## WHAT IS EXPECTED
Say how many lines of the material include "BANK". Give the number without any other text.

DATASET EXTRACT: Begin

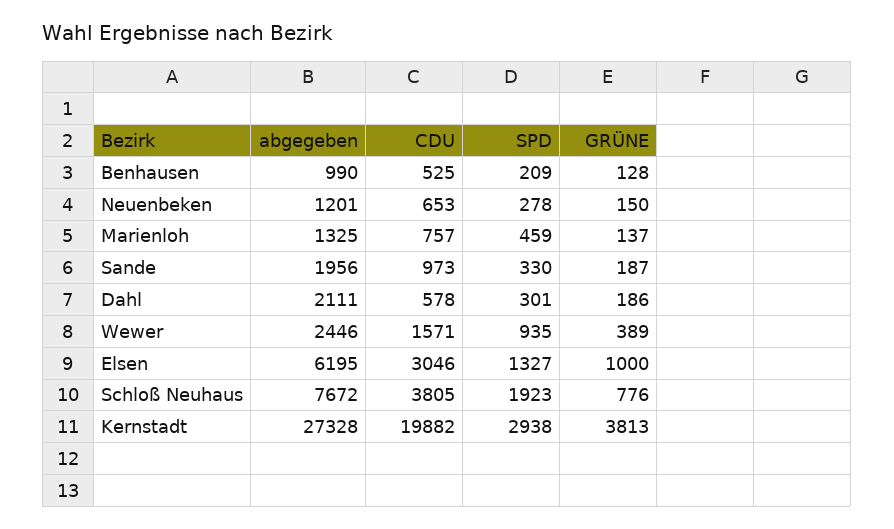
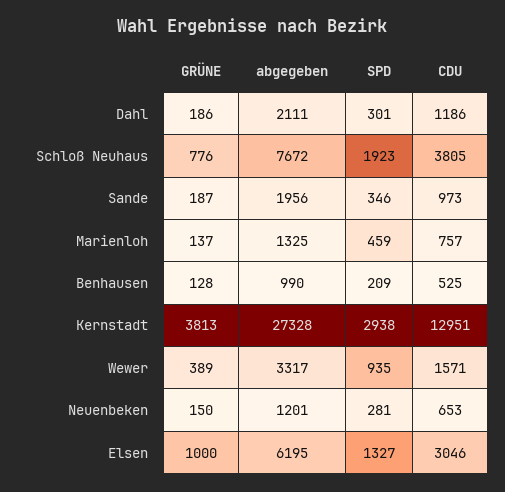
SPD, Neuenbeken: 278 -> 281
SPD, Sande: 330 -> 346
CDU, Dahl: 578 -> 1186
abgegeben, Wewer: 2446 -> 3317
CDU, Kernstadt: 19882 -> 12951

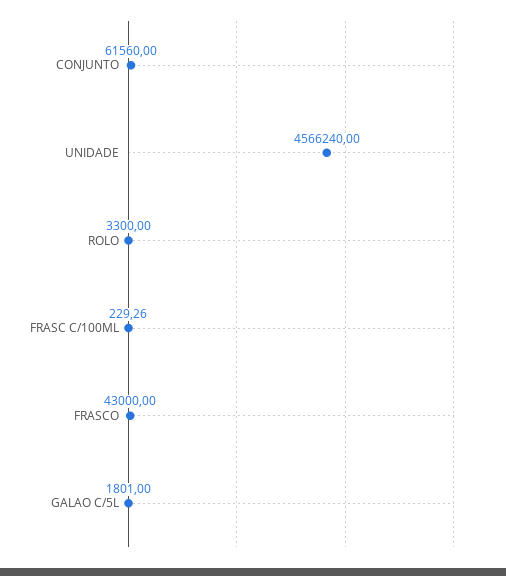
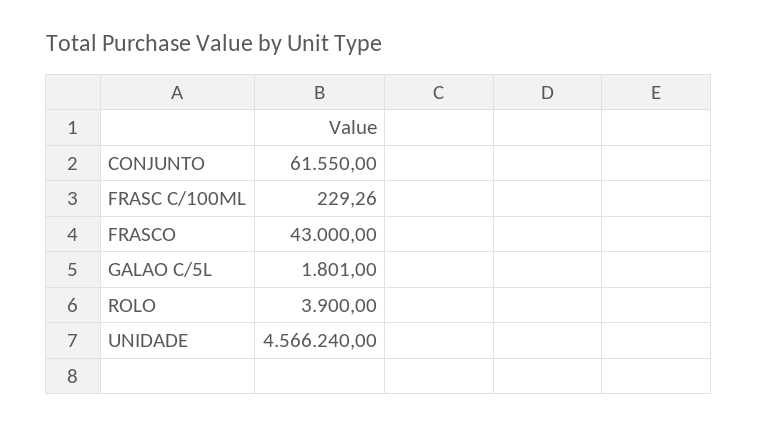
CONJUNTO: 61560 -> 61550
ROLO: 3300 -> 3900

DATASET EXTRACT: End
DATASET EXTRACT: Begin

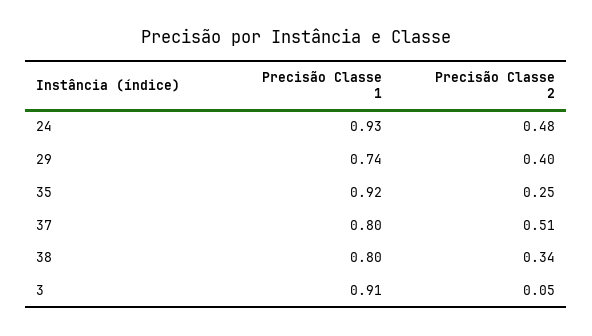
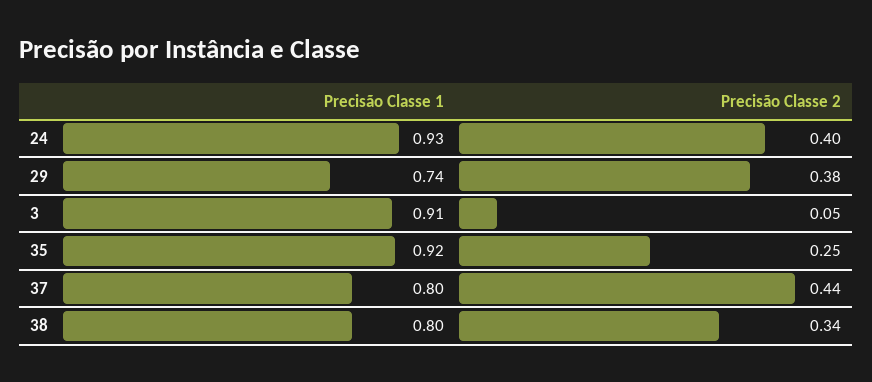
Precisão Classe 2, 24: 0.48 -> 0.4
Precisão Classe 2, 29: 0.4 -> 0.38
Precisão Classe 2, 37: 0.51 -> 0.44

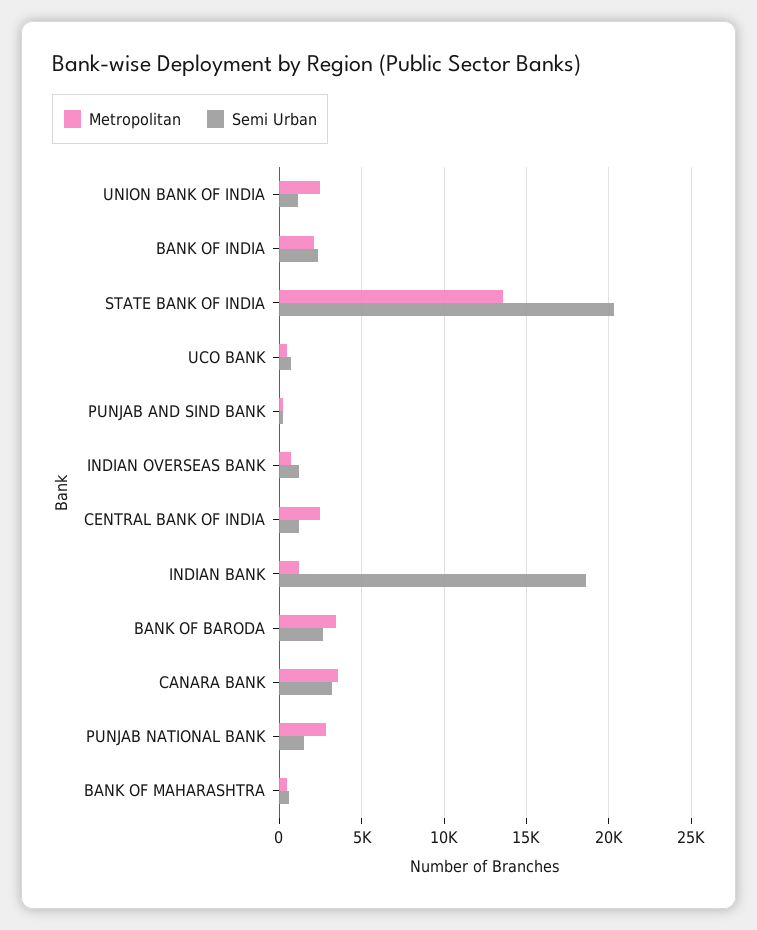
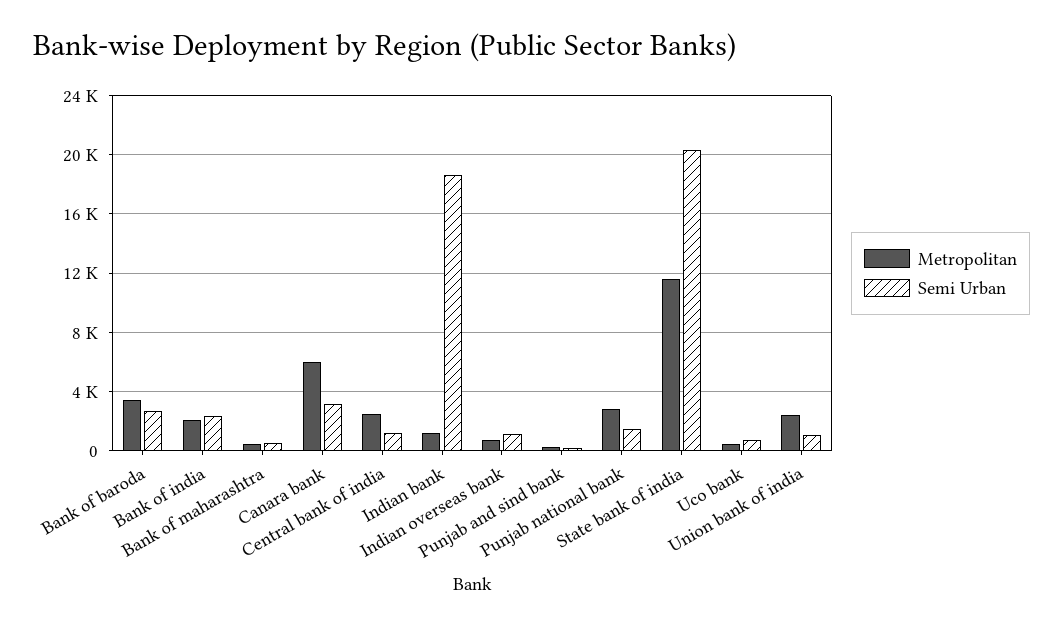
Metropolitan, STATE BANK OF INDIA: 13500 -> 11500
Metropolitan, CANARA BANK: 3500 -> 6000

DATASET EXTRACT: End

## ANSWER TO THE PROBLEM
2